## Descrição do problema
Liste todas as pessoas citadas pelo nome na entrevista com o presidente do PSB reproduzida abaixo.

*** Texto apresentado ***

O Estado de São Paulo, n. 45977, 04/09/2019. Política, p. A8

 

Entrevista - Carlos Siqueira: 'O regime da Venezuela é autoritário'

Paula Reverbel

04/09/2019

 

 

Siqueira afirma que PSB sofreu cobranças internas e da sociedade para se manifestar sobre o governo do país vizinho

PSB. Siqueira diz que desligamento do partido do Foro de São Paulo foi meramente formal

‘O regime da Venezuela é autoritário ’

Carlos Siqueira , presidente nacional do PSB

A decisão do PSB de condenar publicamente violações a direitos humanos do governo de Nicolás Maduro na Venezuela foi uma resposta a cobranças internas e da sociedade, afirmou ao Estado o presidente da sigla, Carlos Siqueira. Segundo ele, o país vizinho tem características de regime autoritário. Já o desligamento do Foro de São Paulo, diz, foi uma mera formalização, já que o partido não participou das últimas três edições. Nesta entrevista, Siqueira também critica o presidente Jair Bolsonaro e o compara a Maduro – para ele, o presidente brasileiro também não respeita a democracia. A seguir os principais trechos da entrevista:

O que levou o partido a repudiar as violações de direitos humanos na Venezuela?

*** Trechos dos dados ***

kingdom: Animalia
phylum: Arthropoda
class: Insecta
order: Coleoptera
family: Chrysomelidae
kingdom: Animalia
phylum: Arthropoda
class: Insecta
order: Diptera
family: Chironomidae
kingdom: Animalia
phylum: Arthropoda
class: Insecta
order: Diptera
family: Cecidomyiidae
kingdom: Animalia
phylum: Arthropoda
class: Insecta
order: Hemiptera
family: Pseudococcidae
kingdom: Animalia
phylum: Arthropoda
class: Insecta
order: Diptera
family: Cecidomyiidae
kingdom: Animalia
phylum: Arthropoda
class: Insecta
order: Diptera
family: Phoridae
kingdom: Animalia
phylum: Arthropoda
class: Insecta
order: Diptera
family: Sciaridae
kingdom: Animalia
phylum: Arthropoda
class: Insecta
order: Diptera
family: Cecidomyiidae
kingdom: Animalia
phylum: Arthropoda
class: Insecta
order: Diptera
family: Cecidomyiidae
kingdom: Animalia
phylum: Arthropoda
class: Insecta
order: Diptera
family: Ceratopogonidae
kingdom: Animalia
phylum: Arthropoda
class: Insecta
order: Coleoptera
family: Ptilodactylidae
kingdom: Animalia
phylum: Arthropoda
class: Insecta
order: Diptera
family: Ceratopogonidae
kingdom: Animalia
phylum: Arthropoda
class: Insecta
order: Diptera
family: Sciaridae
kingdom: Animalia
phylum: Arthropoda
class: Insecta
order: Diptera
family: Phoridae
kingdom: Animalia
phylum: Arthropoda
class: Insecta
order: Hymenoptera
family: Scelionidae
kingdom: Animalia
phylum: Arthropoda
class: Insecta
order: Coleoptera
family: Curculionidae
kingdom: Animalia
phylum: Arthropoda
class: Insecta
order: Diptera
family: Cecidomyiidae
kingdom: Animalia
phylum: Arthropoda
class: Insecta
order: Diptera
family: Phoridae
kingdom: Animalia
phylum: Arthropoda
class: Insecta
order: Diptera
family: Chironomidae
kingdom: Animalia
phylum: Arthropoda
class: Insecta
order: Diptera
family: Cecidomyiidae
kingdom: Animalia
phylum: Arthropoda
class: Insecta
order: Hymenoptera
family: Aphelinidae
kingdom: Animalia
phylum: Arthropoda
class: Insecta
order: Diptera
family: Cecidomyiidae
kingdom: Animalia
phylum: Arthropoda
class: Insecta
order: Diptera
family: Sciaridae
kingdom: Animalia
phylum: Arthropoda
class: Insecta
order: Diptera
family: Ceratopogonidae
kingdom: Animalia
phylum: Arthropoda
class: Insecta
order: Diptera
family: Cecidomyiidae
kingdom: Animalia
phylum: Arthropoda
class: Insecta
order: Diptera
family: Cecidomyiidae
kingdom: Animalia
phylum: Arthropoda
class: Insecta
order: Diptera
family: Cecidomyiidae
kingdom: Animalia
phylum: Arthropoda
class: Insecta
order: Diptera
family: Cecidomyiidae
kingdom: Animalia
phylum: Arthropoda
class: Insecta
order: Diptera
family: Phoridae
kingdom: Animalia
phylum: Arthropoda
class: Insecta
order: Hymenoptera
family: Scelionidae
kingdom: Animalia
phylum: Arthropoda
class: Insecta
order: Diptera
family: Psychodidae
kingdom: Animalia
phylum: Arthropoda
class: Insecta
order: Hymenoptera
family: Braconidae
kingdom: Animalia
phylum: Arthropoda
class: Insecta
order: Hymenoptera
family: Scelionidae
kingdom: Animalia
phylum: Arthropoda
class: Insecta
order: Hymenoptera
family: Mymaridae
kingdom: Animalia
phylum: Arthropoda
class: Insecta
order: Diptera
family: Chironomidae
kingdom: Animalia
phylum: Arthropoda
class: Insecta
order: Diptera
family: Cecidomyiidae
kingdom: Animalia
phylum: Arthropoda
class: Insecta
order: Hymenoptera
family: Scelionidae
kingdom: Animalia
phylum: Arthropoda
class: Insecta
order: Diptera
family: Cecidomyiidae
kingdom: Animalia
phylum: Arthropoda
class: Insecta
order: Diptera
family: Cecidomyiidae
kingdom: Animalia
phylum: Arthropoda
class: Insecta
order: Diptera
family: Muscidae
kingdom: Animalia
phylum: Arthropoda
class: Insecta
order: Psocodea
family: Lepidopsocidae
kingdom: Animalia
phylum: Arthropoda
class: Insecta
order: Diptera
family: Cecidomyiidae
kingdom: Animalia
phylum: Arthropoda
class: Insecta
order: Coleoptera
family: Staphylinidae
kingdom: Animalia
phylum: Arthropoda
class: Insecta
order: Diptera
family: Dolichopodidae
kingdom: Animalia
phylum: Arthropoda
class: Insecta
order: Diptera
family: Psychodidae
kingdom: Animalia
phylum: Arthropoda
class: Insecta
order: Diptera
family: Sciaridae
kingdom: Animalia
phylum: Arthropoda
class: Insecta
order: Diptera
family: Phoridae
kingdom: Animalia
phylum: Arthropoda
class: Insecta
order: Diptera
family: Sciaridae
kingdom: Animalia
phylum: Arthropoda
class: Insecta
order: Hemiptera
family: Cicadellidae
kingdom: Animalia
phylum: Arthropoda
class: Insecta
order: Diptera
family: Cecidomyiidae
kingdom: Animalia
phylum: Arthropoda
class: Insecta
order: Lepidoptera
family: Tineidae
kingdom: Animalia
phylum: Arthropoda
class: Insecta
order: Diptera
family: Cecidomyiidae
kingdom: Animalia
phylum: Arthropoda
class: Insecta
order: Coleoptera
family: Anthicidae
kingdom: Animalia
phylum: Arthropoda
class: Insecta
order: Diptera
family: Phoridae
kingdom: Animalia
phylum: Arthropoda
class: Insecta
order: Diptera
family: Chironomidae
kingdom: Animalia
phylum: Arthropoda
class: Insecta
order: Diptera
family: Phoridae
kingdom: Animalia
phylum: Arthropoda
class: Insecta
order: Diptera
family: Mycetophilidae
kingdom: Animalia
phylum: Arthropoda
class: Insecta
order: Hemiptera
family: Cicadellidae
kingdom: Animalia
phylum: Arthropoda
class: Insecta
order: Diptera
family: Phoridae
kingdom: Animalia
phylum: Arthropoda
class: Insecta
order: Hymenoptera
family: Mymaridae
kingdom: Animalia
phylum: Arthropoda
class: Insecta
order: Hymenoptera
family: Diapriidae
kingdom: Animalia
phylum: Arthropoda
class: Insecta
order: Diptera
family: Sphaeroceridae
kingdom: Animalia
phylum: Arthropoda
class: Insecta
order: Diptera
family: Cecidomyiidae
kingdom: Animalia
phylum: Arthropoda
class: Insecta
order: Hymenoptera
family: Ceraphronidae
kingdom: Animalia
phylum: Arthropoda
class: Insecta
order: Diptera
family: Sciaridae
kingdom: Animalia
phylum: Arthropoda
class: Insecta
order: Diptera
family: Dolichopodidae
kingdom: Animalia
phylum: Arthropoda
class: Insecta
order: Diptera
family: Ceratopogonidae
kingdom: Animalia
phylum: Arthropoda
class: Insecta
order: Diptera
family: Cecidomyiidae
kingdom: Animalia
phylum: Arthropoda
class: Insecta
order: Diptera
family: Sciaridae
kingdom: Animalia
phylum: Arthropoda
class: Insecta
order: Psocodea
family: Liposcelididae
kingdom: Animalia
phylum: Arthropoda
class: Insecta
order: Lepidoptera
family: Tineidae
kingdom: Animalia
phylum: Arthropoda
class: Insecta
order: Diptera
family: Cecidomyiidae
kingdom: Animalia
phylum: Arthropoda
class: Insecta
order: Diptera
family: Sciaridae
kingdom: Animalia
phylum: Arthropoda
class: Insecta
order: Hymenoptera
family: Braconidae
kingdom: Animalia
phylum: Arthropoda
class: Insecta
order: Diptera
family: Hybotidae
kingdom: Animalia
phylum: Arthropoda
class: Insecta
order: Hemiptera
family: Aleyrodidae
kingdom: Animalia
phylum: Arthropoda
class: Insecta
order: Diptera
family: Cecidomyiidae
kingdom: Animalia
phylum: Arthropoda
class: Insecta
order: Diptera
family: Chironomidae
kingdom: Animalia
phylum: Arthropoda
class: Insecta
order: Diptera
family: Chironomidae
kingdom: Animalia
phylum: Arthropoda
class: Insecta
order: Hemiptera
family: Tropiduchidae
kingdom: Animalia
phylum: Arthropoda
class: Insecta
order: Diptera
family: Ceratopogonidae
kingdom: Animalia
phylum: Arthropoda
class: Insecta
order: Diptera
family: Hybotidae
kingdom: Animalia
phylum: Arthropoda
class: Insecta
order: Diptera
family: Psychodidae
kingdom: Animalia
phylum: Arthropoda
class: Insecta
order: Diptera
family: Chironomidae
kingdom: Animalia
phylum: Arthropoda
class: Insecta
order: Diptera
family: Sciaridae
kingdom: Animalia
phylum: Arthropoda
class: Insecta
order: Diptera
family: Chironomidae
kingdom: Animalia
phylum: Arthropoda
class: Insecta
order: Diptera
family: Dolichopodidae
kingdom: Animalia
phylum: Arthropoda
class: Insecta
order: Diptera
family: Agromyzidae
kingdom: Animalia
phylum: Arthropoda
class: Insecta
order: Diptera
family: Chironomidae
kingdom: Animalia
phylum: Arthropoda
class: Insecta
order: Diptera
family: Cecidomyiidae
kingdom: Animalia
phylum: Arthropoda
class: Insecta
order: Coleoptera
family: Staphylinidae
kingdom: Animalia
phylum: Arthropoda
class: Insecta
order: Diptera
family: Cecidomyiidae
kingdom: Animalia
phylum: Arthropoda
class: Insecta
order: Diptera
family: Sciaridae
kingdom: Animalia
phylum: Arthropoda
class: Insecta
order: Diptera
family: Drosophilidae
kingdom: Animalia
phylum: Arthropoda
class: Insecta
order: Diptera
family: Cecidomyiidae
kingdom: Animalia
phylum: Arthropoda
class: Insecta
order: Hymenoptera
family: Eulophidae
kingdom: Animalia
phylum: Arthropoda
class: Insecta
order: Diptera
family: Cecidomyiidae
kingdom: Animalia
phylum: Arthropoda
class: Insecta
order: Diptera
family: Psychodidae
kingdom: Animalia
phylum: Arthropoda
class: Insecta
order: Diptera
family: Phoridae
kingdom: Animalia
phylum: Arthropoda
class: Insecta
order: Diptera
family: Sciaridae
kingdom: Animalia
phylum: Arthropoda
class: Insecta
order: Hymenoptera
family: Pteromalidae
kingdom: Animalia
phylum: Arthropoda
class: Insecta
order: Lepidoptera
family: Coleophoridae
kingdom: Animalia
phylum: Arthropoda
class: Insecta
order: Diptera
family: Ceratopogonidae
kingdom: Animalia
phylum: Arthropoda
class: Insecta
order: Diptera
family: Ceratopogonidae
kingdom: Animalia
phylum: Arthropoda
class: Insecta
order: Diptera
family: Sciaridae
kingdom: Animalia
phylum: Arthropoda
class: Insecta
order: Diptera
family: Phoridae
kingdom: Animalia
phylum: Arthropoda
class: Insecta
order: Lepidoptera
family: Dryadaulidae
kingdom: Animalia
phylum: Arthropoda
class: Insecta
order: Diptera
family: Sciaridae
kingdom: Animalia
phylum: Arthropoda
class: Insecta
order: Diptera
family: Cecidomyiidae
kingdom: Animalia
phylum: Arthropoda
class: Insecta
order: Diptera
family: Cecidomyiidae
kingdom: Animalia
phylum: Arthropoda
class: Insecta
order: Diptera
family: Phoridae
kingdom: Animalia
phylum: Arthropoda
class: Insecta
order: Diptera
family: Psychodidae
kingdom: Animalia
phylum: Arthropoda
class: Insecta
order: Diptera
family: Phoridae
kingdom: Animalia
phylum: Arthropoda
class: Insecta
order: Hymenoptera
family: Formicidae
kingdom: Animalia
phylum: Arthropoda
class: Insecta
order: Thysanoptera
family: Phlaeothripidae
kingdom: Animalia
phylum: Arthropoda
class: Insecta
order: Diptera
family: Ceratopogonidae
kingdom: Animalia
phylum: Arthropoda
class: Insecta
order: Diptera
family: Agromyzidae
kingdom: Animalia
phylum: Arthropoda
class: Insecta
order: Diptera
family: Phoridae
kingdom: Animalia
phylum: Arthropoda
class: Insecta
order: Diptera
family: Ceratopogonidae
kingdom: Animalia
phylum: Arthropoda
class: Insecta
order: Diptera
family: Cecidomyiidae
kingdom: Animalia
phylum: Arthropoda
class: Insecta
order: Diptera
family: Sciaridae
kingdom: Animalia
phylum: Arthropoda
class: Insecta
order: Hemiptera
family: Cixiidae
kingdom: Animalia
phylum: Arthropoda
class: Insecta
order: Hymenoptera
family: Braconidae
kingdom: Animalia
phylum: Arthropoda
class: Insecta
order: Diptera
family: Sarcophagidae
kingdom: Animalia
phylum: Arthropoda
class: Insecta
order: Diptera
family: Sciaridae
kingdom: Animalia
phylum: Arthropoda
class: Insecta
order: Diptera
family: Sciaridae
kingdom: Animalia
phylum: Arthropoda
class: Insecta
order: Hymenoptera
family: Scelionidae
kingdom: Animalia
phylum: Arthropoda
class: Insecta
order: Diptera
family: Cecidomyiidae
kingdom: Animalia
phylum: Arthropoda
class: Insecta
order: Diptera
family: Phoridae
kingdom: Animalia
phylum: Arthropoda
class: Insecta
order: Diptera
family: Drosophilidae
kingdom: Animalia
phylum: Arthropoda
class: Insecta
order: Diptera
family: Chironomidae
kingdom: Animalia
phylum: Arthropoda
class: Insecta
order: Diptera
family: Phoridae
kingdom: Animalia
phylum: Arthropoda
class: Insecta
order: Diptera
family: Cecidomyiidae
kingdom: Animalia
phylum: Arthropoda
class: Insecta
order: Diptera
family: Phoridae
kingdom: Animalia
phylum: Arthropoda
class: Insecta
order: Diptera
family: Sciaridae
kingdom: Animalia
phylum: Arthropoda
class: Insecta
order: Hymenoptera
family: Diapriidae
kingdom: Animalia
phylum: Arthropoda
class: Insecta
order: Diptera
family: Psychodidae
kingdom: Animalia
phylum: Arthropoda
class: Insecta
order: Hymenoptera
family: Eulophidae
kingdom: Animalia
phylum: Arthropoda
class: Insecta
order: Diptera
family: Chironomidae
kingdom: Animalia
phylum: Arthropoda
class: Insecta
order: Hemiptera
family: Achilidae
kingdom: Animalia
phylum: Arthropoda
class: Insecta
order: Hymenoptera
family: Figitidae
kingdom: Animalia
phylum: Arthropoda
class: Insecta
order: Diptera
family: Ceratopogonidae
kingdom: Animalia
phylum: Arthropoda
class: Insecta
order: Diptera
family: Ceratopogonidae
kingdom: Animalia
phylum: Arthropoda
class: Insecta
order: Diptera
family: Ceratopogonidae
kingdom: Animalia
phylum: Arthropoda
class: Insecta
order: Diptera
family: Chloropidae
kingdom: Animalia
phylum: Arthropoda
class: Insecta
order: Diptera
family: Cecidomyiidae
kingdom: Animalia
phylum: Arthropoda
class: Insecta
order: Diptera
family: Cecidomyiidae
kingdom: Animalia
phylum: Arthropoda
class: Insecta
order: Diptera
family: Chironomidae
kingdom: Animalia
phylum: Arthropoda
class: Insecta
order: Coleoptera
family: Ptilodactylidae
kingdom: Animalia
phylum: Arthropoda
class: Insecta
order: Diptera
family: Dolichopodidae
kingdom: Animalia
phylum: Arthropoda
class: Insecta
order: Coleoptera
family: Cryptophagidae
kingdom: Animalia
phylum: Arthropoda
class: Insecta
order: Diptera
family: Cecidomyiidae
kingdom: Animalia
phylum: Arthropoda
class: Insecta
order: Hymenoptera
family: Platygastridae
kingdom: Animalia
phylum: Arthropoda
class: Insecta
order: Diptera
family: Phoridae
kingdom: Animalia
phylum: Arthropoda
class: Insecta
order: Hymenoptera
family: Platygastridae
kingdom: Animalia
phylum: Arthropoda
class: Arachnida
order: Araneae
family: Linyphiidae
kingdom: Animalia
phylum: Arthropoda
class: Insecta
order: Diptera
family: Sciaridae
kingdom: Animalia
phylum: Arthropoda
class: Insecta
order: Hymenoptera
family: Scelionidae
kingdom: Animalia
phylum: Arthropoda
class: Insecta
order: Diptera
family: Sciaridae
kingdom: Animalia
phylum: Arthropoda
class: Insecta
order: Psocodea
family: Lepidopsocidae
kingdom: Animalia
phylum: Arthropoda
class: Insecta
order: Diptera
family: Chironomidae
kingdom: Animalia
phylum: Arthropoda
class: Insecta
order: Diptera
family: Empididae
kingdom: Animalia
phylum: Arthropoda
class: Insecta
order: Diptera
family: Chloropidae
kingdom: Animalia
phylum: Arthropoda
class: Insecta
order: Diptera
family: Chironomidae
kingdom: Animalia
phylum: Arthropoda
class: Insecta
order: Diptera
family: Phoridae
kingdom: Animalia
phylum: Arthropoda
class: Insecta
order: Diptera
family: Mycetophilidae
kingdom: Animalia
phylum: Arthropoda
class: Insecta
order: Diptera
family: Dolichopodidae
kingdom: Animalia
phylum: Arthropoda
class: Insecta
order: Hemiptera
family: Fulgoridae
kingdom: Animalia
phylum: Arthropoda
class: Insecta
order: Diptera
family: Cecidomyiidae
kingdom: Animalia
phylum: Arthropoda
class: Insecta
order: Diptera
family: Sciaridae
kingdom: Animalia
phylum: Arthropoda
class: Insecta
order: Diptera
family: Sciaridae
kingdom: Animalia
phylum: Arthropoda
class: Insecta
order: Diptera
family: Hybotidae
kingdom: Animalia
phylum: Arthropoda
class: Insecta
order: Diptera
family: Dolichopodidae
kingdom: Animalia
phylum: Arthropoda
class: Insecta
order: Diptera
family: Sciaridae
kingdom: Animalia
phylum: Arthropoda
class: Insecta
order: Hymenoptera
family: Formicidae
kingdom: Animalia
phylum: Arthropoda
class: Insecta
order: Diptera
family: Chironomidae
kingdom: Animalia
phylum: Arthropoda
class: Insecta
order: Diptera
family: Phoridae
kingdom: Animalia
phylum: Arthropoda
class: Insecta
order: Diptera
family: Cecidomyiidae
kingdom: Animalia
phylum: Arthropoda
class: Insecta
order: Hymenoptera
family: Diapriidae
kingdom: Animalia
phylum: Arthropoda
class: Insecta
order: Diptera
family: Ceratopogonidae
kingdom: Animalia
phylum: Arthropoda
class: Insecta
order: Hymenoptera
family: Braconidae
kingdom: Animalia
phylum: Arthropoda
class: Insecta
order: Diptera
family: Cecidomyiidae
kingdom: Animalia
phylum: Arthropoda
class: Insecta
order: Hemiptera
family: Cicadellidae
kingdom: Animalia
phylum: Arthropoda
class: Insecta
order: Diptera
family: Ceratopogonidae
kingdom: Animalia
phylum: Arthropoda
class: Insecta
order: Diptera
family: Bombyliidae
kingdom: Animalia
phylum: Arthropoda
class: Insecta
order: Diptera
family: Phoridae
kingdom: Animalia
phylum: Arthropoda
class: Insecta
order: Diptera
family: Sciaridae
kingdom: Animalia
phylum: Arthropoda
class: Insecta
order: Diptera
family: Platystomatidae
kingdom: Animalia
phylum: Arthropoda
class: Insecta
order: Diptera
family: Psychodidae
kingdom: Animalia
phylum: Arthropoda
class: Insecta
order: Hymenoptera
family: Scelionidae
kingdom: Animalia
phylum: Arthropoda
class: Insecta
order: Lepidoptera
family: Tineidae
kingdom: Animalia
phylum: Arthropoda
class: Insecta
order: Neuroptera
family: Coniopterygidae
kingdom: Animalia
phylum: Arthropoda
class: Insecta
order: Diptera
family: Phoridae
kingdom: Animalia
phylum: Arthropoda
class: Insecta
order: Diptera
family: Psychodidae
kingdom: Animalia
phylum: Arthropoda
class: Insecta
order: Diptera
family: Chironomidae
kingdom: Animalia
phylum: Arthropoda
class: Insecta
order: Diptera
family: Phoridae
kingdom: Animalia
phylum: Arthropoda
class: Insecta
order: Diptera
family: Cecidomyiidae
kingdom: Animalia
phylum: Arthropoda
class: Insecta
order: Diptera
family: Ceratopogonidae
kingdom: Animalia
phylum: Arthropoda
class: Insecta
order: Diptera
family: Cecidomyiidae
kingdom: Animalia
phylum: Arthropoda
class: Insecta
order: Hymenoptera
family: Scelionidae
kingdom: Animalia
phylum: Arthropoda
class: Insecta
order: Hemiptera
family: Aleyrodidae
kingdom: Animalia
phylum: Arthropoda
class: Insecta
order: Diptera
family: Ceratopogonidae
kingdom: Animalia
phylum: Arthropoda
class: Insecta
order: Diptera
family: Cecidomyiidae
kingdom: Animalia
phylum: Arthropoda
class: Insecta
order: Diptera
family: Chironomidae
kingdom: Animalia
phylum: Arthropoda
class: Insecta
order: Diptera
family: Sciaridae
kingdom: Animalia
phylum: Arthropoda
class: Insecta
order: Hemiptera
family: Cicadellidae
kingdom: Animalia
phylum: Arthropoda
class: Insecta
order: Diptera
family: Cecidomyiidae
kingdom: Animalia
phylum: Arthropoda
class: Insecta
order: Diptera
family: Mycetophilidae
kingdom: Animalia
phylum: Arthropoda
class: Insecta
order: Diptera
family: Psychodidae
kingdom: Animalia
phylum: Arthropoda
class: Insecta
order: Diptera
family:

***

## Solução por escrito
Paula Reverbel, Carlos Siqueira, Nicolás Maduro e Jair Bolsonaro.